## WORK REQUIRED
Would you please copy every line below that includes the string "Pierre"?

-- INFORMATION SUPPLIED follows --

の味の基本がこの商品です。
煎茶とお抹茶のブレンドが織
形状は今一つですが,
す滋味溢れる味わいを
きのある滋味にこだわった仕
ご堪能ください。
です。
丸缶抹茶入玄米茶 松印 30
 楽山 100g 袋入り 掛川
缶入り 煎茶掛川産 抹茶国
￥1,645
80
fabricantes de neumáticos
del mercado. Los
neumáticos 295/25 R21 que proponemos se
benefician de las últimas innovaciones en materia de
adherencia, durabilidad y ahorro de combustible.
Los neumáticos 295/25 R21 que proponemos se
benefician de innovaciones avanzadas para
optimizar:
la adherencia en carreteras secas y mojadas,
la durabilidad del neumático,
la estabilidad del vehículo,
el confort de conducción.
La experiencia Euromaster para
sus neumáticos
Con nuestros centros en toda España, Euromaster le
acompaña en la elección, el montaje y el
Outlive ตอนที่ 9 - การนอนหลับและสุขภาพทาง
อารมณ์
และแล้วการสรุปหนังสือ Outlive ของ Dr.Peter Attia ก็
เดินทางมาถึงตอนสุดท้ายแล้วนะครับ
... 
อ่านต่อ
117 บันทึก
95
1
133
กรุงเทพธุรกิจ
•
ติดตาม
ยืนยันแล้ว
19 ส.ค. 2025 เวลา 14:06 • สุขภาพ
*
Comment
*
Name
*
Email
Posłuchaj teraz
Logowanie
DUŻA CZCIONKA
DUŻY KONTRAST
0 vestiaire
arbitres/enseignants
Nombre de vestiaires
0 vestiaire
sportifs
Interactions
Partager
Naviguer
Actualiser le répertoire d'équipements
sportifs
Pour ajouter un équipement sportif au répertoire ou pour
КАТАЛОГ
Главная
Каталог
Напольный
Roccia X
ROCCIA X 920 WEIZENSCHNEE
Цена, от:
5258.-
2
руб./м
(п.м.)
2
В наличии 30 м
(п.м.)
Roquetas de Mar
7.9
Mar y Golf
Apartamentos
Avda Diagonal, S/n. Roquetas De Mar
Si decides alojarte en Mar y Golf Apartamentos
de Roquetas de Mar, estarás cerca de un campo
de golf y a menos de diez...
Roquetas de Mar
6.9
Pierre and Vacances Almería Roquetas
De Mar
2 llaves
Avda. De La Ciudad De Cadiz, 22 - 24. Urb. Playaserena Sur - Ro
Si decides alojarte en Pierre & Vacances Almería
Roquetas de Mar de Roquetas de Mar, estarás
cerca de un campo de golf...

-- INFORMATION SUPPLIED concluded --

## SOLUTION TO THIS EXERCISE
Pierre and Vacances Almería Roquetas
Si decides alojarte en Pierre & Vacances Almería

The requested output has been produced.